Em uma segunda análise, o legado histórico de culturas islâmicas, que enfrenta diariamente uma opinião pública influenciada por canais de informação, muitas vezes comprometidos pelos partidos extremistas que os controlam para que políticas segregacionistas que “propõe medidas como o encerramento de espaços de culto que promovam “condutas não compatíveis com a cultura e a identidade ocidental” ou que “incentivem o terrorismo”, assim como a proibição de erigir mesquitas “promovidas pelo Wahabismo, Salafismo ou qualquer interpretação fundamentalista do Islão” e a proibição do financiamento externo de lugares de culto” sejam objetivos políticos alcançáveis.
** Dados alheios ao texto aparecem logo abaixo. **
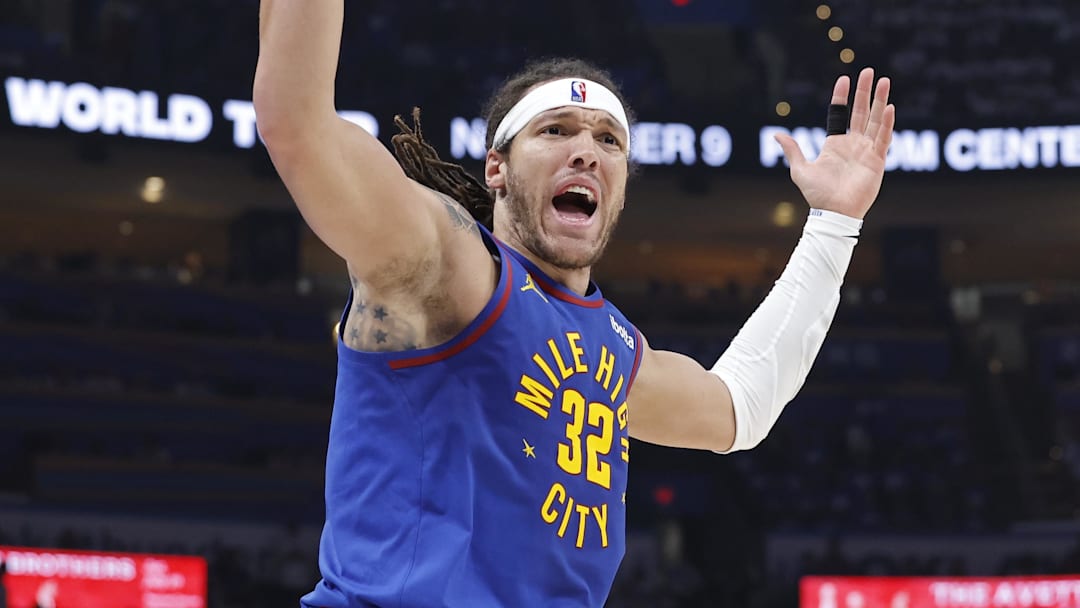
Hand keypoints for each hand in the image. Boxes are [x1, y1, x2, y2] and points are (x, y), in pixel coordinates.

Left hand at [775, 67, 894, 219]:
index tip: (844, 79)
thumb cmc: (817, 194)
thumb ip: (793, 150)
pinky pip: (883, 139)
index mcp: (835, 144)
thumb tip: (777, 135)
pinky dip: (887, 124)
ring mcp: (866, 151)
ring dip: (880, 101)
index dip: (842, 97)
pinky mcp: (877, 161)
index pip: (840, 114)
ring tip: (884, 81)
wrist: (833, 213)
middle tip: (869, 71)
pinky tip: (889, 108)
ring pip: (875, 120)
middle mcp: (853, 144)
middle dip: (865, 92)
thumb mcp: (800, 169)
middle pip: (861, 112)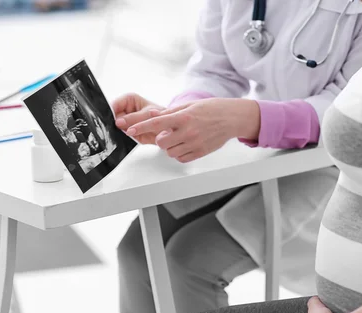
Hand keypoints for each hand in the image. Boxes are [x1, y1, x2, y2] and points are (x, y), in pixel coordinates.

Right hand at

A polarização política teve início “com a fundação do partido Chega em abril de 2019, André Ventura veio normalizar discursos racistas que, embora muito presentes de forma mais ou menos latente na sociedade portuguesa, passam a encontrar maior espaço de legitimação e empoderamento.”

A influência negativa da mídia sobre esta cultura, dado que, “salvo raras excepções, como a detenção de um radical islâmico no Porto em 2007, a comunidade islâmica em Portugal raramente aparece nas páginas dos jornais”, e a ansiedade económica da população conduz os medos de terrorismo e afetam diretamente o processo de polarização política, uma vez que os partidos, principalmente, os de extrema-direita, utilizam a mídia de maneira tendenciosa a fim de influenciar o público a ter opiniões e comporamentos favoráveis às suas crenças xenófobas e segregacionistas.
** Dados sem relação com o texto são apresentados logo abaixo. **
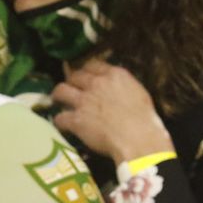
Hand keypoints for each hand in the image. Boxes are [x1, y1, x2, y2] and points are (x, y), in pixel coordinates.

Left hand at [51, 61, 171, 165]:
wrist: (138, 138)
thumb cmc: (145, 119)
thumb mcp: (138, 93)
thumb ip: (123, 86)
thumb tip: (117, 88)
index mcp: (114, 75)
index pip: (93, 64)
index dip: (86, 70)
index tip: (85, 76)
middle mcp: (96, 84)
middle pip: (75, 76)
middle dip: (71, 82)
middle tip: (71, 89)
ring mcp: (84, 101)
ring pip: (60, 91)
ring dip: (58, 96)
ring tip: (57, 101)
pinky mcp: (76, 119)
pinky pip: (60, 117)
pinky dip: (59, 121)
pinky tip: (61, 125)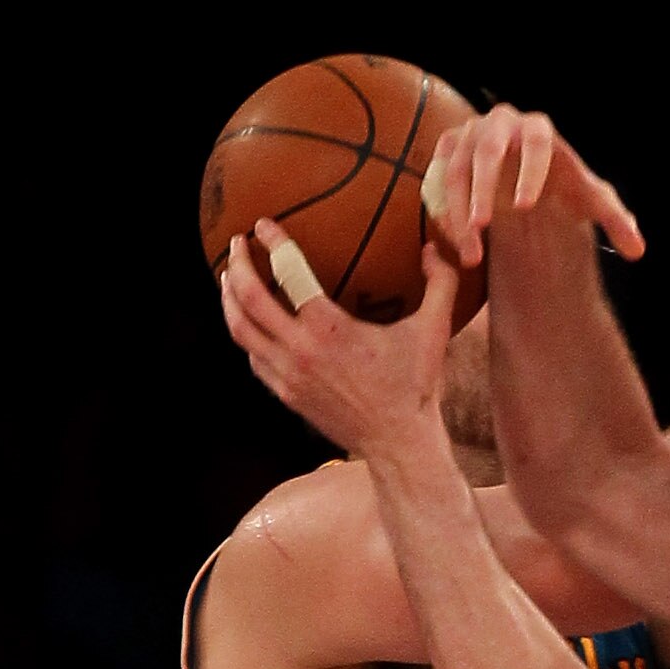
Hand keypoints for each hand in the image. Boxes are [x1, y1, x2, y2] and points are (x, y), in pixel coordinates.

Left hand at [220, 222, 462, 457]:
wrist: (398, 444)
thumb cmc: (416, 387)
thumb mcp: (434, 332)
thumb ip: (440, 283)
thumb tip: (432, 246)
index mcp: (330, 329)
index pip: (288, 272)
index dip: (273, 241)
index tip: (263, 224)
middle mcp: (301, 351)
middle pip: (248, 297)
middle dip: (237, 264)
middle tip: (237, 243)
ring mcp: (289, 375)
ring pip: (240, 329)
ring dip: (229, 299)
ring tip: (229, 277)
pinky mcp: (287, 395)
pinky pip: (253, 357)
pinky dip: (245, 334)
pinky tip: (249, 321)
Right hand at [421, 104, 643, 267]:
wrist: (525, 174)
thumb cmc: (561, 185)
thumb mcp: (589, 201)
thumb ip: (614, 220)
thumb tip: (638, 250)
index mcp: (538, 130)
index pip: (535, 142)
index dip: (529, 170)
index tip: (524, 207)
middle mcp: (501, 124)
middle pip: (486, 151)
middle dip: (482, 189)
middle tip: (482, 229)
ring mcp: (471, 134)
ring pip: (457, 168)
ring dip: (459, 210)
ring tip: (472, 253)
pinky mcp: (449, 150)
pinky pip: (439, 178)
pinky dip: (445, 210)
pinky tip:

Certamente, não se pode dizer, que estes fatores são os únicos motivos do homicídio. Como dito anteriormente, as informações acerca do caso não foram devidamente apuradas e apontam ainda para diversas motivações, desde coerção até distúrbios comportamentais. No entanto, é interessante notar a forte necessidade de reestruturação do sistema político e midiático, que o ocorrido traz à tona, para que nos conscientizemos de que situações como estas não devem ser normalizadas ou reforçadas de maneira inconsequente. Apenas quando princípios de liberdade e igualdade de expressão forem internalizados pela sociedade é que será possível alcançar a verdadeira segurança, socialmente igualitária.

“O momento é de pesar e solidariedade com as vítimas deste ataque hediondo”, lê-se no voto aprovado por unanimidade na reunião pública da câmara e subscrito por todos os vereadores do executivo municipal, nomeadamente a liderança PSD/CDS-PP, PS, PCP, BE, Livre e Cidadãos Por Lisboa (eleitos pela coligação PS/Livre).